Workers assemble an insulated nest that prevents birds from being injured or killed on electrical towers. (Photo for China Daily/Zhu Yiran)
Perched atop a 50-meter electrical tower, two birds fly out of an artificial nest into the open air.
"There are eggs in the nest!" shouts Wang Hui as he checks the tower's power lines.
Wang, who works with the State Grid branch in Qinghai province, has been assigned to check the operating condition of the power grid connecting Xining in Qinghai with Lhasa in the Tibet autonomous region. The project, which began in 2012, spans 2,530 kilometers.

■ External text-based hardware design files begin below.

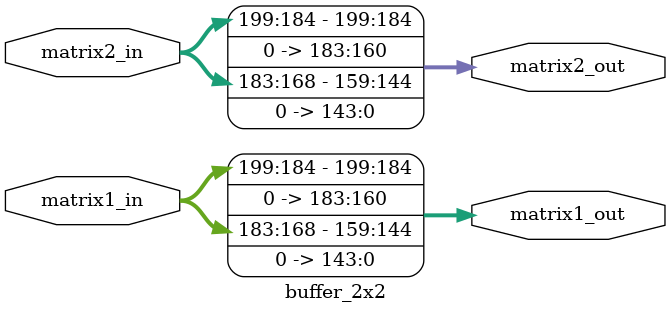
<source format=v>
module buffer_2x2(
	input [199:0] matrix1_in, matrix2_in, //Matrizes vindo sem organização
	output [199:0] matrix1_out, matrix2_out //Matrizes organizadas com base no tamanho
);
	
	//Organizando a matriz 1
	assign matrix1_out[199:184] = matrix1_in[199:184];
	assign matrix1_out[159:144] = matrix1_in[183:168];
	
	assign matrix1_out[183:160] = 0;
	assign matrix1_out[143:0] = 0;

	
	//Organizando a matriz 2
	assign matrix2_out[199:184] = matrix2_in[199:184];
	assign matrix2_out[159:144] = matrix2_in[183:168];
	
	assign matrix2_out[183:160] = 0;
	assign matrix2_out[143:0] = 0;
	
endmodule
</source>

While the project has guaranteed electricity for locals, the towers have been troubled by one thing－birds.
"The project crosses the Hoh Xil Nature Reserve, where a lack of tall plants has forced birds to make nests on the electrical towers," Wang said. "Many birds have been killed or injured due to the high voltage, and the electrical circuit frequently breaks because the birds rest on the lines."
"In the beginning, the workers placed sharp objects and mirrors on the towers, but this created more problems," Wang said. "Some birds were injured or even killed."
To keep birds from dying, authorities of the State Grid branch came up with an innovative solution: build artificial nests in the safe areas of the towers.
Eighty-six nests have been placed so far, and 50 more will be installed this year.
"We found that all our nests attract birds," Wang said. "Some birds have even hatched their eggs there."
"We had two choices: Either install safer repelling objects and insulate the circuits better so the birds don't get hurt, or we just put our own nests up."
The nests measure 80 centimeters in diameter and are made of rattan, a flexible type of palm. Workers like Wang Hui carry the nests on their backs as they climb the towers, placing the nests on tower platforms.
"We usually put a little mattress made of coir, the fibrous material found on coconuts, in each nest," Wang said.
It is typically cold at such a high altitude, and workers must cut chunks of ice off the tower frames while climbing. The entire process can take half an hour.
"By using artificial nests, we not only lowered the possibility of birds getting hurt but the lines have more stable power transmission," Wang said.
Since the measures were taken, the number of power outages has been reduced to twice a year on average, according to the State Grid. Since August, there have been no reports of power outages because of birds. An extra 2.65 million kilowatt-hours of electricity is transmitted on average every day.
"We will continue to improve how we protect the birds, so that humans and birds can coexist in harmony," said Yuan Zhiyi of the State Grid branch in Qinghai.